Re: Collecting shared properties

On Wednesday, December 12, 2001, at 09:10 , Dave Beckett wrote:

>>>> Brian McBride said:
>
> <snip/>
>
>> Another solution would be to do some xslt to do the transform for you
>> before RDF processing.  Any of you xslt experts want to suggest a 
>> standard
>> way of doing it?
>
> I'm no XSLT expert, but I think this has been done a few times
>   already:
>
>   RDF Syntax: An XML Schema/XSLT Approach, Dan Connolly
>   http://www.w3.org/2001/04rs22/
>
>   especially http://www.w3.org/2001/04rs22/aboutEachSugar.xsl
>   although he notes some of the problems with aboutEach
>
> and
>
>   Snail - Excruciatingly Slow RDF Parsing, Jeremy Carroll
>   http://www.hpl.hp.co.uk/people/jjc/snail/
>
>   where there you can dig out the XSLT transforms somewhere.

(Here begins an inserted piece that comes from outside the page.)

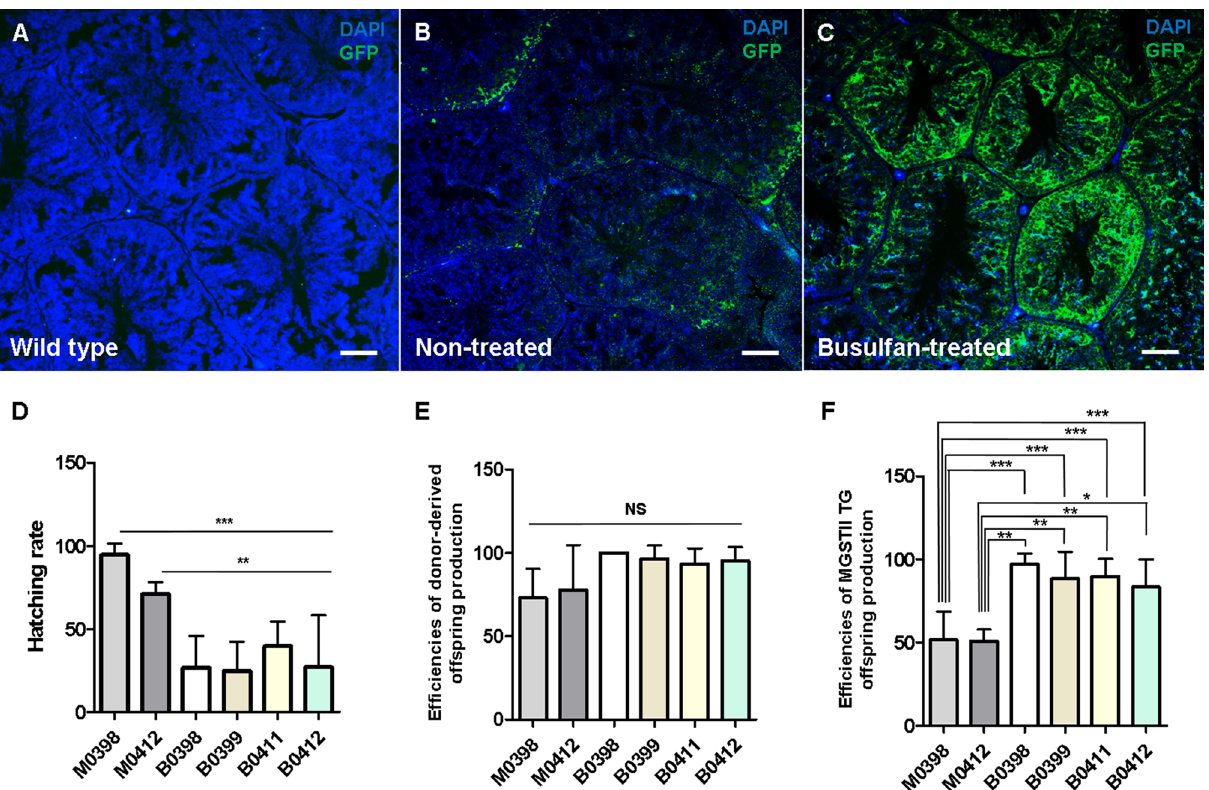
Figure 4. Improved transgenic chicken production rate after busulfan injection. ( A–C ) Cross-sections of testes from adult germline chimeras, and detection of GFP-expressing donor germ cells in adult germline chimeric testes with or without busulfan treatment. ( A ) WT rooster testes were used as a negative control. GFP expression was not observed. ( B ) Testes of germline chimeric roosters without busulfan treatment. GFP + cells were sparsely distributed adjacent to the basement membranes of seminiferous tubules. ( C ) Testes from germ chimeric roosters 2 weeks after busulfan treatment. GFP + cells were present throughout the seminiferous tubules. DAPI was used to stain nuclei in each panel. Scale bars, 200 μm (upper panel) and 50 μm (lower and smaller panel). ( D–F ) Analysis of progeny production rates of germline chimera for 8 weeks. ( D ) Hatching rate of G 1 offspring from germline chimeras with or without busulfan treatment. ( E ) Efficiencies of donor- derived offspring production with or without busulfan treatment. ( F ) Efficiencies of MGSTII-tg offspring (G 1 ) production with or without busulfan treatment. Data are presented as means ± SD from each independent group (progeny production of each week) for 8 weeks. * P < 0.05, ** P < 0.01, *** P < 0.001.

I'm not too tied to using "rdf:aboutEach". However, I do need to know if
there is an alternative way to succinctly represents properties about A
and B, where A and B are almost, but not quite, the same. The particular 
example I have in mind is a self-describing file (ie with embedded 
meta-data) , in a head-body pattern. The meta-data in the head currently 
has two things it talks about: the current file (ie the whole document 
it is embedded in) and the body part. Each of these share some 
properties.

It is more important this information is kept in sync than it is that it 
should involve less typing, but less typing would be good :-) Btw, there 
is nothing wrong with syntactic sugar, as long as it is correct and 
understandable.

So, in summary, apart from using rdf:aboutEach, how do I factor out 
shared properties, in a way which is forwards-compatible? Ideally, I 
don't want to get stuck with a legacy standard when I can change it now.